+++ GIVEN INFORMATION
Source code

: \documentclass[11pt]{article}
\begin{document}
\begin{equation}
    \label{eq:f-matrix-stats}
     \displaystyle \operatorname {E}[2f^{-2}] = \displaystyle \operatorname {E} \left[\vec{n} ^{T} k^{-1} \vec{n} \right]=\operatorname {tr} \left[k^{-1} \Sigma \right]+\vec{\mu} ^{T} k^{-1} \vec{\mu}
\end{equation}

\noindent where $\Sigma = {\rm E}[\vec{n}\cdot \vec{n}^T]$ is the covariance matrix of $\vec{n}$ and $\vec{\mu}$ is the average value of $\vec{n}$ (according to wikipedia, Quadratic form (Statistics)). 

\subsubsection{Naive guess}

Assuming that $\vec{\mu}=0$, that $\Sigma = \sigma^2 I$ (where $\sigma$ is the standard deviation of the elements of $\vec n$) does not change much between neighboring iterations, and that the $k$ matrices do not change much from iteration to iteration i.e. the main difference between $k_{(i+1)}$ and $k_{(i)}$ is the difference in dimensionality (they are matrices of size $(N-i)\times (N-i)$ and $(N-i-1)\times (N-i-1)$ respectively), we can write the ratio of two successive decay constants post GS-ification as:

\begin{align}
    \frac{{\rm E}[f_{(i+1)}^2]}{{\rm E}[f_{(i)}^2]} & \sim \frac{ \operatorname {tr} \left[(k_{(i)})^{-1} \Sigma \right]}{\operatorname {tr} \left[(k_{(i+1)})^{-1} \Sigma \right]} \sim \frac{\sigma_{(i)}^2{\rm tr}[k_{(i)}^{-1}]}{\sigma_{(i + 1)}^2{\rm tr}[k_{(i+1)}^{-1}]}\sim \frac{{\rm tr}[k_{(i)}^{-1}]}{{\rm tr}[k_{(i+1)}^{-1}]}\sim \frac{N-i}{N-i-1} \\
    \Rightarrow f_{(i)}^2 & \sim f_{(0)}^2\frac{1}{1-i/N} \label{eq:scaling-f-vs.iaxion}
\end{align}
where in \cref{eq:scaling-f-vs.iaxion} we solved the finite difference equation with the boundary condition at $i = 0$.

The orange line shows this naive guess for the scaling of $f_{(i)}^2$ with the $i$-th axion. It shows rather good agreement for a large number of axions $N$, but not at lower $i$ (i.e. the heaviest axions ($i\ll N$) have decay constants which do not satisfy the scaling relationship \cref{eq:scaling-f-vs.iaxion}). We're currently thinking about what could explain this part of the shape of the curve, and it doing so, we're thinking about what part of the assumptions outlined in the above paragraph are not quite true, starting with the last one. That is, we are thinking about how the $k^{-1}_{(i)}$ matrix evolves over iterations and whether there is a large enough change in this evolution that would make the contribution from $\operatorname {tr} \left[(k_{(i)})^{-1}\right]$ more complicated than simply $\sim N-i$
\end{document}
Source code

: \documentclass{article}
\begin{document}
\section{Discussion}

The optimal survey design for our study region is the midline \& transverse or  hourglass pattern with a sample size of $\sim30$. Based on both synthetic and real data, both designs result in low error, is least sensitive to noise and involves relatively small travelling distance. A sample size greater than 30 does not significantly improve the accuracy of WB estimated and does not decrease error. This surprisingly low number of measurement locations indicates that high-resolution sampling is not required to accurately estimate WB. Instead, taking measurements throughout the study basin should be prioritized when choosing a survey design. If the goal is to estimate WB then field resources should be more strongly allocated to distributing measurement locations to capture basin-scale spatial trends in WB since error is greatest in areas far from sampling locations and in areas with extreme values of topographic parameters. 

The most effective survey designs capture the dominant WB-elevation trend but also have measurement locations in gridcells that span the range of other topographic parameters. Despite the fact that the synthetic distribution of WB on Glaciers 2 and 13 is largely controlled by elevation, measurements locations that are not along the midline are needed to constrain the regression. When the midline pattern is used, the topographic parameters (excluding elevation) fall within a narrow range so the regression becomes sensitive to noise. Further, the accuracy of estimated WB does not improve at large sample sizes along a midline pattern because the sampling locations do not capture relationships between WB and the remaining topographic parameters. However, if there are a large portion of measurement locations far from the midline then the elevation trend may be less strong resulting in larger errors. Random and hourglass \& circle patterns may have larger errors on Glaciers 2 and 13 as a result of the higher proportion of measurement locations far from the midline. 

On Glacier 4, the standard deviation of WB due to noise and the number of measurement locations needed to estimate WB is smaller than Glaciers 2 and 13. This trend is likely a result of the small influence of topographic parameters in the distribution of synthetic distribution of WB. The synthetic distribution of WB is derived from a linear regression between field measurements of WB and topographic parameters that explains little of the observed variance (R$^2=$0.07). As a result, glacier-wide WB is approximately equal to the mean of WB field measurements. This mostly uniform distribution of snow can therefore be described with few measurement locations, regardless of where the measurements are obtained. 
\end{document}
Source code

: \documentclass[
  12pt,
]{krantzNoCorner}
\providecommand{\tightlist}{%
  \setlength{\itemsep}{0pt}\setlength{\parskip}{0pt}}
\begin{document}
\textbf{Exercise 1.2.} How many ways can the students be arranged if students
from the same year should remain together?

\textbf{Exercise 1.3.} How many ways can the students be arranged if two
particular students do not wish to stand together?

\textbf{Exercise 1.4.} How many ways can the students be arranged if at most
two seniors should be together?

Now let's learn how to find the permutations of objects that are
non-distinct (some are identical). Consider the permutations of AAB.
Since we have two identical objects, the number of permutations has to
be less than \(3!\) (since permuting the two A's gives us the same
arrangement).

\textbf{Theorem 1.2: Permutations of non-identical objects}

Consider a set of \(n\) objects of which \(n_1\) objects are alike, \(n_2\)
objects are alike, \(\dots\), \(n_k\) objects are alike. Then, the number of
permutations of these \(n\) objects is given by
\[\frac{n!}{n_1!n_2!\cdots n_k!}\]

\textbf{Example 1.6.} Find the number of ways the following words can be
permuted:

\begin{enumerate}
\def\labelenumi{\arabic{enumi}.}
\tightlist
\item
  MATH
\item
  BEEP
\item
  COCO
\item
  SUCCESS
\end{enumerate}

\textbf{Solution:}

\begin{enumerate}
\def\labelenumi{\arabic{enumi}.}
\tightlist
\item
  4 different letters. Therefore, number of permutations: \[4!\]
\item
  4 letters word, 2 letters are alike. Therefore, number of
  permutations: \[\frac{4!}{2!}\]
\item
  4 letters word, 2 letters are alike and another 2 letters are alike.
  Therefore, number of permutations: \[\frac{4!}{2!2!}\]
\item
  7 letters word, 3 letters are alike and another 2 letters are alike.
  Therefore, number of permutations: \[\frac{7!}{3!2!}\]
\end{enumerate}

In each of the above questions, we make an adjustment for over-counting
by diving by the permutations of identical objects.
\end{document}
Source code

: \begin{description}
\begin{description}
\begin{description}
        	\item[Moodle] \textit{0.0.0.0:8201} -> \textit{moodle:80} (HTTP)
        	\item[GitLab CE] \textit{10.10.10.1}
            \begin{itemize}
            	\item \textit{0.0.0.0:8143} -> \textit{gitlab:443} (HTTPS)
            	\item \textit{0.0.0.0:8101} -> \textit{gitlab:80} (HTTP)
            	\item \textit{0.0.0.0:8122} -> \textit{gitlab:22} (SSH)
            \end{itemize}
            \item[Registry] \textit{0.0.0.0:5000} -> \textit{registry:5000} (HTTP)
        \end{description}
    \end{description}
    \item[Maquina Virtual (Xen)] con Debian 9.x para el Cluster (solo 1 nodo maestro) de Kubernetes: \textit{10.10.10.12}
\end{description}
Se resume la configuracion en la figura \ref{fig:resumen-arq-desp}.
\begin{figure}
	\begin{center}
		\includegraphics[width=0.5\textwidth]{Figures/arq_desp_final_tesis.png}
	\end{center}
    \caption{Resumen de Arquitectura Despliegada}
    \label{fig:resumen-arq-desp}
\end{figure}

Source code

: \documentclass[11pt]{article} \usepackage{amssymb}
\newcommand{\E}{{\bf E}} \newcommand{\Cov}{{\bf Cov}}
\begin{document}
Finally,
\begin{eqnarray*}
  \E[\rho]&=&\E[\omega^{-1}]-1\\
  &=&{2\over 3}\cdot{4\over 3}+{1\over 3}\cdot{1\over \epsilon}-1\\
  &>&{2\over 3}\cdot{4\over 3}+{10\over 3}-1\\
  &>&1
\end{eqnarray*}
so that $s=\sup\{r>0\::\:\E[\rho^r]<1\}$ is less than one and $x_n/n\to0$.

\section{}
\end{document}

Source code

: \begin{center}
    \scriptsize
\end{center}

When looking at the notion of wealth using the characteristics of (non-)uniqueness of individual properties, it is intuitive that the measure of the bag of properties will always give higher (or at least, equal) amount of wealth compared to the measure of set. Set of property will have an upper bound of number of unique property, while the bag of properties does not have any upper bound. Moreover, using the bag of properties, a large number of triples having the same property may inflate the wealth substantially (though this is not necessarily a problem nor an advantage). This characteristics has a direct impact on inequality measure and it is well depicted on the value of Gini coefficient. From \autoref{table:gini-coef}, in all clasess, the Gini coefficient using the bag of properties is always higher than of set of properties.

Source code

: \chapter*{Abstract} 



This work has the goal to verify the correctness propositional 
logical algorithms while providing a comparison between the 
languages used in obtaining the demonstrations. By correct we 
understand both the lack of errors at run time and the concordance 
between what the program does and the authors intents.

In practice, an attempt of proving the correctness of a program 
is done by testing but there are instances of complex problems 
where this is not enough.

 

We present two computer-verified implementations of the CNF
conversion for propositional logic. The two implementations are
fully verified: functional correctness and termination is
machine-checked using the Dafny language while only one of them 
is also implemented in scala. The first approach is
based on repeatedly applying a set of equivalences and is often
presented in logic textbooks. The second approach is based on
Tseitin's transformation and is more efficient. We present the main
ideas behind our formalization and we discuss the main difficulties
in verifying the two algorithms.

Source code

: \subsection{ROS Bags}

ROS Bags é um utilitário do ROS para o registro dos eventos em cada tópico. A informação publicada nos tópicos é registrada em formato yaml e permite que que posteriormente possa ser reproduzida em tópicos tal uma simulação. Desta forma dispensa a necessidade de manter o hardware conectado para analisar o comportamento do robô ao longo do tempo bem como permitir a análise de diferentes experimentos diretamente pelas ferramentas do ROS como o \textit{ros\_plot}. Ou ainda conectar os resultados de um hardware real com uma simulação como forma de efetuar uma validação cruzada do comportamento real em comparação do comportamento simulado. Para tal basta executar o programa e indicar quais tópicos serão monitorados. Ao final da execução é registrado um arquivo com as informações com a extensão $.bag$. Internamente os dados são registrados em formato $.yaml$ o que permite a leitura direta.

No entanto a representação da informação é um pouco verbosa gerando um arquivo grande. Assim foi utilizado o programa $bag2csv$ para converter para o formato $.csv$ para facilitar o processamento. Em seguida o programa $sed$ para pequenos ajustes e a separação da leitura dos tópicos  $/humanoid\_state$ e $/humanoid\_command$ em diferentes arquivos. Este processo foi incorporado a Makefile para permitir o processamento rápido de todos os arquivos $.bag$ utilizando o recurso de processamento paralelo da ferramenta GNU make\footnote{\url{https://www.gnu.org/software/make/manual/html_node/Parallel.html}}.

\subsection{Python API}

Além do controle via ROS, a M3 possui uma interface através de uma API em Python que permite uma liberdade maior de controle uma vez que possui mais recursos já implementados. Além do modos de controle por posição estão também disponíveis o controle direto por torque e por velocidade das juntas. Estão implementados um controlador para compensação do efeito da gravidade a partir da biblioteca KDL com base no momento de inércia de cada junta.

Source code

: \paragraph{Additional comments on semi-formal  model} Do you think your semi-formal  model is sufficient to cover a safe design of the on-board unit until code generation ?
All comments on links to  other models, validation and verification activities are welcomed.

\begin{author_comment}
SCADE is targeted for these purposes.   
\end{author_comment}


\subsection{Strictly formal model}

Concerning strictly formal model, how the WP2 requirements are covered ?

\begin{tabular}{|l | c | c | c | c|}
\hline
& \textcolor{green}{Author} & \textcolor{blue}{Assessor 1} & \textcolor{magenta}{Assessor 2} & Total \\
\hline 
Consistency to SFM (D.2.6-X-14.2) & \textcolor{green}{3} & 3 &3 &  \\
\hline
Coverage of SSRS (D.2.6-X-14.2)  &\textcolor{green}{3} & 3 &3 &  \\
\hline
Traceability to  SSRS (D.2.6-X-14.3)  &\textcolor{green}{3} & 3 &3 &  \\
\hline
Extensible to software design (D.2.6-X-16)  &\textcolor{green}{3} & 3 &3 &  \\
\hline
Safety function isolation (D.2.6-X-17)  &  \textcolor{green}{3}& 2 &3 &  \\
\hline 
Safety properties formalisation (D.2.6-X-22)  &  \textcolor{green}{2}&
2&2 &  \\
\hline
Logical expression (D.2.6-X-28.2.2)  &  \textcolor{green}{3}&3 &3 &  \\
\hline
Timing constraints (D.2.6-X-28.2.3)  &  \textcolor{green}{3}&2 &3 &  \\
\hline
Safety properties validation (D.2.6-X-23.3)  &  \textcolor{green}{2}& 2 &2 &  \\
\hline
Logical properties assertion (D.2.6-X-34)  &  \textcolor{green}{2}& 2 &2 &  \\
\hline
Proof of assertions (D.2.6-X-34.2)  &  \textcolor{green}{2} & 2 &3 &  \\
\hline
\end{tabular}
++++++
:: BRIEF ::
In the listing above, find the line containing "Quadratic form (Statistics))." and the line containing "condition at $i = 0$.", then quote both, plus every line between them, exactly as written.

:: ANSWER SPACE ::
\noindent where $\Sigma = {\rm E}[\vec{n}\cdot \vec{n}^T]$ is the covariance matrix of $\vec{n}$ and $\vec{\mu}$ is the average value of $\vec{n}$ (according to wikipedia, Quadratic form (Statistics)). 

\subsubsection{Naive guess}

Assuming that $\vec{\mu}=0$, that $\Sigma = \sigma^2 I$ (where $\sigma$ is the standard deviation of the elements of $\vec n$) does not change much between neighboring iterations, and that the $k$ matrices do not change much from iteration to iteration i.e. the main difference between $k_{(i+1)}$ and $k_{(i)}$ is the difference in dimensionality (they are matrices of size $(N-i)\times (N-i)$ and $(N-i-1)\times (N-i-1)$ respectively), we can write the ratio of two successive decay constants post GS-ification as:

\begin{align}
    \frac{{\rm E}[f_{(i+1)}^2]}{{\rm E}[f_{(i)}^2]} & \sim \frac{ \operatorname {tr} \left[(k_{(i)})^{-1} \Sigma \right]}{\operatorname {tr} \left[(k_{(i+1)})^{-1} \Sigma \right]} \sim \frac{\sigma_{(i)}^2{\rm tr}[k_{(i)}^{-1}]}{\sigma_{(i + 1)}^2{\rm tr}[k_{(i+1)}^{-1}]}\sim \frac{{\rm tr}[k_{(i)}^{-1}]}{{\rm tr}[k_{(i+1)}^{-1}]}\sim \frac{N-i}{N-i-1} \\
    \Rightarrow f_{(i)}^2 & \sim f_{(0)}^2\frac{1}{1-i/N} \label{eq:scaling-f-vs.iaxion}
\end{align}
where in \cref{eq:scaling-f-vs.iaxion} we solved the finite difference equation with the boundary condition at $i = 0$.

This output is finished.